Developing in APEX
I see 3 possible ways to develop in APEX.
- Packaged Code: PL/SQL - With this method you take, possibly, an existing application and "skin" it with APEX. Using APEX's built in Form based on a Procedure wizard, this is quick and painless. You spend most of your time just moving buttons around to suit your needs. Maybe I've been reading AskTom for too long, but that's the general approach I take.
- Declarative - Using all the built-in functionality of APEX which creates all kinds of objects (triggers for example) that will be managed by APEX. This is probably most geared towards the power users who don't yet have the ability to write a lot of PL/SQL but have a pretty good understanding of building an application.
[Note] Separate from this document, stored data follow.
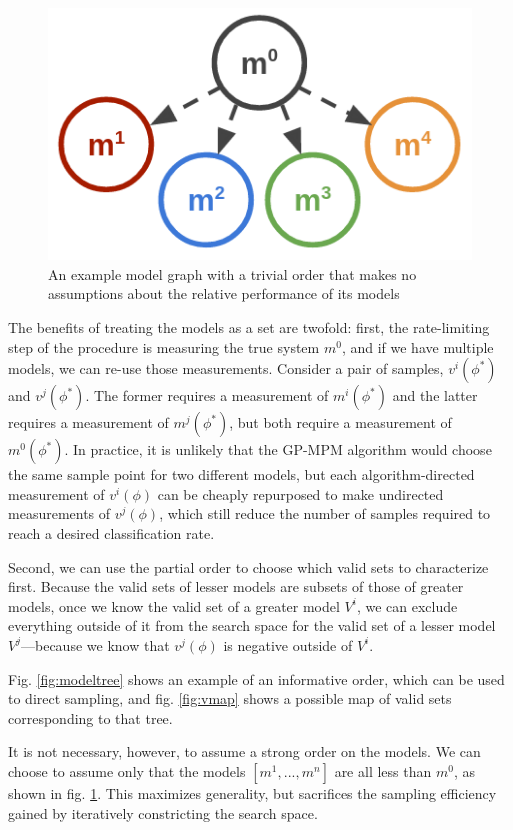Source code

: \documentclass[letterpaper, 10 pt, conference]{ieeeconf}
\begin{document}
\begin{figure}[htbp]
    \centerline{\includegraphics[width=0.9\columnwidth]{img/model_tree_unordered.png}}
    \caption{An example model graph with a trivial order that makes no assumptions about the relative performance of its models
    }
    \label{fig:modeltree2}
\end{figure}

The benefits of treating the models as a set are twofold: first, the rate-limiting step of the procedure is measuring the true system $m^0$, and if we have multiple models, we can re-use those measurements. Consider a pair of samples, $v^i(\phi^*)$ and $v^j(\phi^*)$. The former requires a measurement of $m^i(\phi^*)$ and the latter requires a measurement of $m^j(\phi^*)$, but both require a measurement of $m^0(\phi^*)$. In practice, it is unlikely that the GP-MPM algorithm would choose the same sample point for two different models, but each algorithm-directed measurement of $v^i(\phi)$ can be cheaply repurposed to make undirected measurements of $v^j(\phi)$, which still reduce the number of samples required to reach a desired classification rate.

Second, we can use the partial order to choose which valid sets to characterize first. Because the valid sets of lesser models are subsets of those of greater models, once we know the valid set of a greater model $V^i$, we can exclude everything outside of it from the search space for the valid set of a lesser model $V^j$---because we know that $v^j(\phi)$ is negative outside of $V^i$.

Fig. \ref{fig:modeltree} shows an example of an informative order, which can be used to direct sampling, and fig. \ref{fig:vmap} shows a possible map of valid sets corresponding to that tree.

It is not necessary, however, to assume a strong order on the models. We can choose to assume only that the models $[m^1,...,m^n]$ are all less than $m^0$, as shown in fig. \ref{fig:modeltree2}. This maximizes generality, but sacrifices the sampling efficiency gained by iteratively constricting the search space.
\end{document}
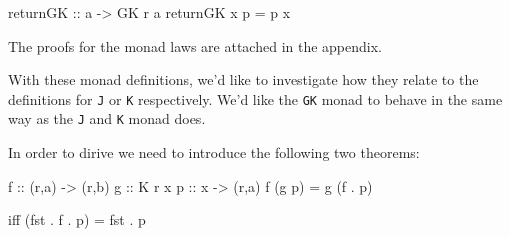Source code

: \documentclass[runningheads]{llncs}
\begin{document}
\begin{code}
returnGK :: a -> GK r a
returnGK x p = p x
\end{code}

The proofs for the monad laws are attached in the appendix.

With these monad definitions, we'd like to investigate how they relate
to the definitions for \texttt{J} or \texttt{K} respectively. We'd like
the \texttt{GK} monad to behave in the same way as the \texttt{J} and
\texttt{K} monad does.

In order to dirive we need to introduce the following two theorems:

\begin{theorem}[Theorem 1]
\begin{haskell}
f :: (r,a) -> (r,b)
g :: K r x
p :: x -> (r,a)
f (g p) = g (f . p)
\end{haskell}
iff (fst . f . p) = fst . p

\end{theorem}
\end{document}
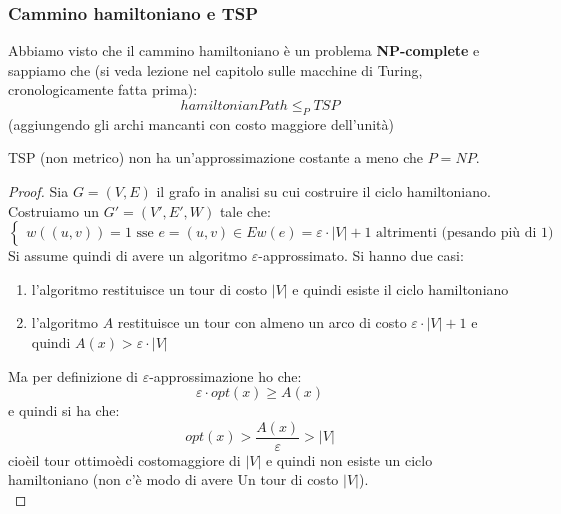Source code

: 																      	\subsubsection{Cammino hamiltoniano e TSP}
																      	Abbiamo visto che il cammino hamiltoniano è un problema \textbf{NP-complete} e
																      	sappiamo che (si veda lezione nel capitolo sulle macchine di Turing,
																      	cronologicamente fatta prima):
																      	\[hamiltonianPath\leq_P TSP\]
																      	(aggiungendo gli archi mancanti con costo maggiore dell'unità)
																      	\begin{teorema}
																      		TSP (non metrico) non ha un'approssimazione costante a meno che $P=NP$.
																      	\end{teorema}
																      	\begin{proof}
																      		Sia $G=(V,E)$ il grafo in analisi su cui costruire il ciclo hamiltoniano.
																      		Costruiamo un
																      		$G'=(V', E', W)$ tale che:
																      		\[
																      			\begin{cases}
																      				w((u,v)) = 1\mbox{ sse } e=(u,v) \in E                            
																      				w(e)=\varepsilon\cdot|V|+1 \mbox{ altrimenti (pesando più di 1)} 
																      			\end{cases}
																      		\]
																      		Si assume quindi  di avere un algoritmo $\varepsilon$-approssimato.
																      		Si hanno due casi:
																      		\begin{enumerate}
																      			\item l'algoritmo restituisce un tour di costo $|V|$ e quindi esiste il
																      			      ciclo hamiltoniano
																      			\item l'algoritmo $A$ restituisce un tour con almeno un arco di costo
																      			      $\varepsilon\cdot|V|+1$ e quindi $A(x)>\varepsilon\cdot |V|$
																      		\end{enumerate}
																      		Ma per definizione di $\varepsilon$-approssimazione ho che:
																      		\[\varepsilon\cdot opt(x)\geq A(x)\]
																      		e quindi si ha che:
																      		\[opt(x)>\frac{A(x)}{\varepsilon}>|V|\]
																      		cioèil tour ottimoèdi costomaggiore di $|V|$ e quindi non esiste un ciclo
																      		hamiltoniano (non c’è modo di avere Un tour di costo $|V|$).\\

\end{proof}
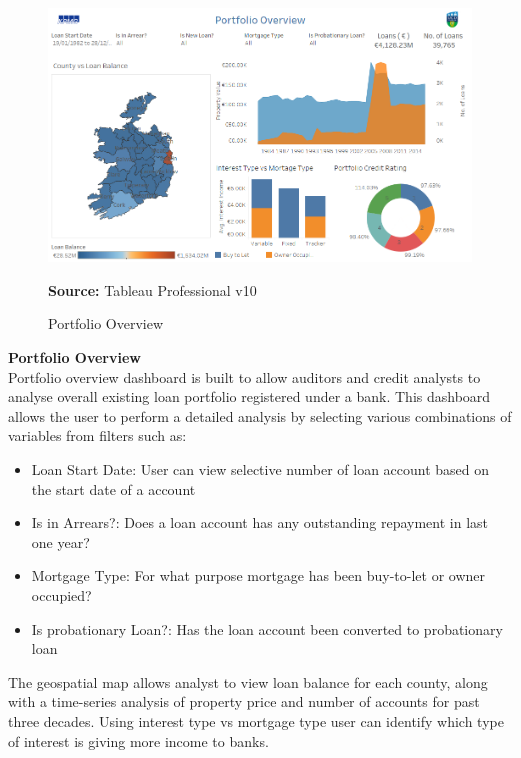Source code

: \begin{center}
\begin{figure}[!htb]
\includegraphics[width=\textwidth]{Overview.png}
\centering
\caption{Portfolio Overview}{\textbf{Source:} Tableau Professional v10}
\label{fig:overview}
\end{figure}
\end{center}


\textbf{Portfolio Overview}\\
Portfolio overview dashboard is built to allow auditors and credit analysts to analyse overall existing loan portfolio registered under a bank. This dashboard allows the user to perform a detailed analysis by selecting various combinations of variables from filters such as:
\begin{itemize}
\item Loan Start Date: User can view selective number of loan account based on the start date of a account
\item Is in Arrears?: Does a loan account has any outstanding repayment in last one year?
\item Mortgage Type: For what purpose mortgage has been buy-to-let or owner occupied?
\item Is probationary Loan?: Has the loan account been converted to probationary loan
\end{itemize}

The geospatial map allows analyst to view loan balance for each county, along with a time-series analysis of property price and number of accounts for past three decades. Using interest type vs mortgage type user can identify which type of interest is giving more income to banks.


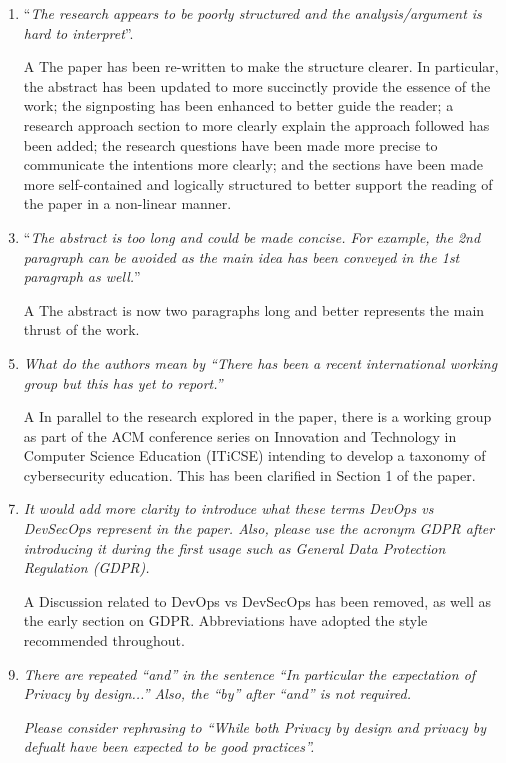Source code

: \documentclass[a4paper,11pt]{article}
\begin{document}
\begin{enumerate}
\item ``{\emph{The research appears to be poorly structured and the analysis/argument is hard to interpret}}''.
\item[A]The paper has been re-written to make the structure
clearer. In particular, the abstract has been updated to more
succinctly provide the essence of the work; the signposting has been
enhanced to better guide the reader; a research approach section to
more clearly explain the approach followed has been added; the
research questions have been made more precise to communicate the
intentions more clearly; and the sections have been made more
self-contained and logically structured to better support the reading
of the paper in a non-linear manner.

\item ``{\emph{The abstract is too long and could be made concise. For example, the 2nd paragraph can be avoided as the main idea has been conveyed in the 1st paragraph as well.}}''
\item[A] The abstract is now two paragraphs long and better represents
  the main thrust of the work.

\item {\emph{What do the authors mean by ``There has been a recent international working group but this has yet to report.''}} 
\item[A] In parallel to the research explored in the paper, there is a
  working group as part of the ACM conference series on Innovation and Technology in Computer Science
  Education (ITiCSE) intending to develop a taxonomy of cybersecurity
  education. This has been clarified in Section 1 of the paper.

\item {\emph{It would add more clarity to introduce what these terms DevOps vs DevSecOps represent in the paper. Also, please use the acronym GDPR after introducing it during the first usage such as General Data Protection Regulation (GDPR).}}
\item[A] Discussion related to DevOps vs DevSecOps has been
  removed, as well as the early section on GDPR. Abbreviations have
  adopted the style recommended throughout. 

\item {\emph{There are repeated ``and'' in the sentence ``In particular the expectation of Privacy by design...'' Also, the ``by'' after ``and'' is not required.}}

{\emph{Please consider rephrasing to ``While both Privacy by design and privacy by defualt have been expected to be good practices''.}}


\end{enumerate}
\end{document}
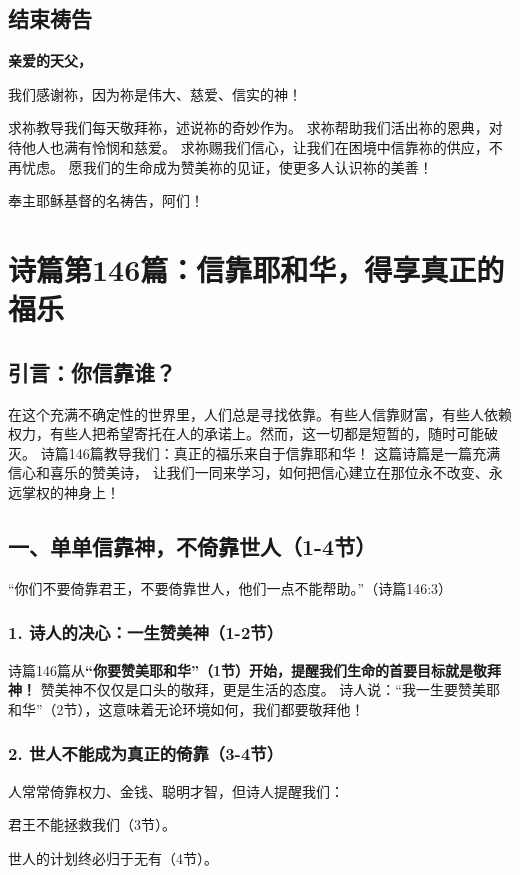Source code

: \documentclass[a4paper, 12pt]{article}
\begin{document}
\subsection*{结束祷告}
\textbf{亲爱的天父，}

我们感谢祢，因为祢是伟大、慈爱、信实的神！

求祢教导我们每天敬拜祢，述说祢的奇妙作为。
求祢帮助我们活出祢的恩典，对待他人也满有怜悯和慈爱。
求祢赐我们信心，让我们在困境中信靠祢的供应，不再忧虑。
愿我们的生命成为赞美祢的见证，使更多人认识祢的美善！

奉主耶稣基督的名祷告，阿们！
\newpage
\section{诗篇第146篇：信靠耶和华，得享真正的福乐}
\subsection*{引言：你信靠谁？}
在这个充满不确定性的世界里，人们总是寻找依靠。有些人信靠财富，有些人依赖权力，有些人把希望寄托在人的承诺上。然而，这一切都是短暂的，随时可能破灭。
诗篇146篇教导我们：真正的福乐来自于信靠耶和华！ 这篇诗篇是一篇充满信心和喜乐的赞美诗，
让我们一同来学习，如何把信心建立在那位永不改变、永远掌权的神身上！

\subsection*{一、单单信靠神，不倚靠世人（1-4节）}
“你们不要倚靠君王，不要倚靠世人，他们一点不能帮助。”（诗篇146:3）

\subsubsection*{1. 诗人的决心：一生赞美神（1-2节）}
诗篇146篇从\textbf{“你要赞美耶和华”（1节）开始，提醒我们生命的首要目标就是敬拜神！}
赞美神不仅仅是口头的敬拜，更是生活的态度。
诗人说：“我一生要赞美耶和华”（2节），这意味着无论环境如何，我们都要敬拜他！
\subsubsection*{2. 世人不能成为真正的倚靠（3-4节）}
人常常倚靠权力、金钱、聪明才智，但诗人提醒我们：

君王不能拯救我们（3节）。

世人的计划终必归于无有（4节）。
\end{document}
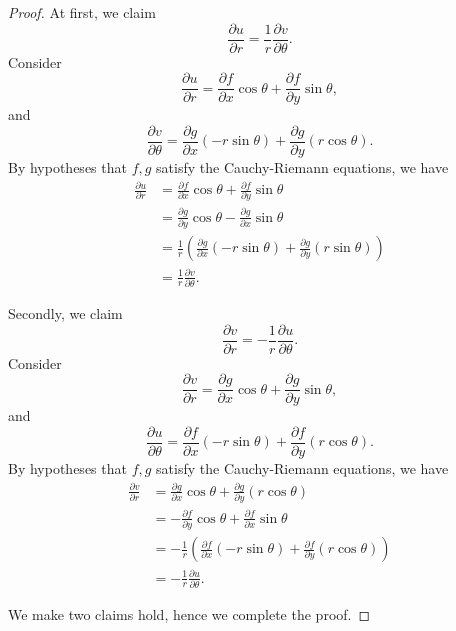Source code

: \begin{Exercise}
\begin{proof}
At first, we claim
$$
\frac{\partial u}{\partial r} = \frac{1}{r}\frac{\partial v}{\partial \theta}.
$$
Consider
$$
\frac{\partial u}{\partial r} = \frac{\partial f}{\partial x}\cos \theta + \frac{\partial f}{\partial y}\sin \theta,
$$
and
$$
\frac{\partial v}{\partial \theta} = \frac{\partial g}{\partial x}(-r\sin\theta) + \frac{\partial g}{\partial y}(r\cos \theta).
$$
By hypotheses that $f,g$ satisfy the Cauchy-Riemann equations, we have
\begin{align*}
\frac{\partial u}{\partial r}
&= \frac{\partial f}{\partial x}\cos \theta + \frac{\partial f}{\partial y}\sin \theta \\
&= \frac{\partial g}{\partial y}\cos \theta - \frac{\partial g}{\partial x}\sin \theta \\
&= \frac{1}{r}\left( \frac{\partial g}{\partial x}(-r\sin \theta) + \frac{\partial g}{\partial y}(r\sin \theta) \right) \\
&= \frac{1}{r}\frac{\partial v}{\partial \theta}.
\end{align*}

Secondly, we claim
$$
\frac{\partial v}{\partial r} = -\frac{1}{r}\frac{\partial u}{\partial \theta}.
$$
Consider
$$
\frac{\partial v}{\partial r} = \frac{\partial g}{\partial x}\cos \theta + \frac{\partial g}{\partial y}\sin \theta,
$$
and
$$
\frac{\partial u}{\partial \theta} = \frac{\partial f}{\partial x}(-r\sin\theta) + \frac{\partial f}{\partial y}(r\cos\theta).
$$
By hypotheses that $f,g$ satisfy the Cauchy-Riemann equations, we have
\begin{align*}
\frac{\partial v}{\partial r}
&= \frac{\partial g}{\partial x}\cos\theta + \frac{\partial g}{\partial y}(r\cos\theta) \\
&= -\frac{\partial f}{\partial y}\cos\theta + \frac{\partial f}{\partial x}\sin\theta \\
&= -\frac{1}{r}\left( \frac{\partial f}{\partial x}(-r\sin\theta) + \frac{\partial f}{\partial y}(r\cos\theta) \right) \\
&= -\frac{1}{r}\frac{\partial u}{\partial \theta}.
\end{align*}

We make two claims hold, hence we complete the proof.
\end{proof}
\end{Exercise}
- Hybrid - This approach mixes and matches the 2 previous approaches. You use packaged code for the bulk of your application and the declarative functionality within APEX for everything else. For example, the multi row INSERT/UPDATE/DELETE. I can write that whole thing out using TYPEs in PL/SQL, populate an APEX collection, convert that collection to a TYPE and then pass that TYPE back to PL/SQL...but do I want to? It saves a boat load of time to use the built-in features. Ultimately it depends, of course, on many different factors.
I think I will always prefer #1...like I said, I read AskTom for years, mostly for kicks.
Mr. Kyte on where to put data, in the DB or in the web tier:
They belong right next to the data - allows you flexible access to the data - you can build a new application WITHOUT reinventing all of that stuff.
where does the logic to display a bunch of numbers in a pie chart belong? In the application.
where does the logic to ensure that if X=0, then Y must be >= 0? That belongs right next to the data.
So, programming logic - some of it in the application - user interface code, user interaction code, error handling, display of data, report generation - in the application.
Much of it in the database - security, access control, data integrity.
I love APEX, but will it be around forever?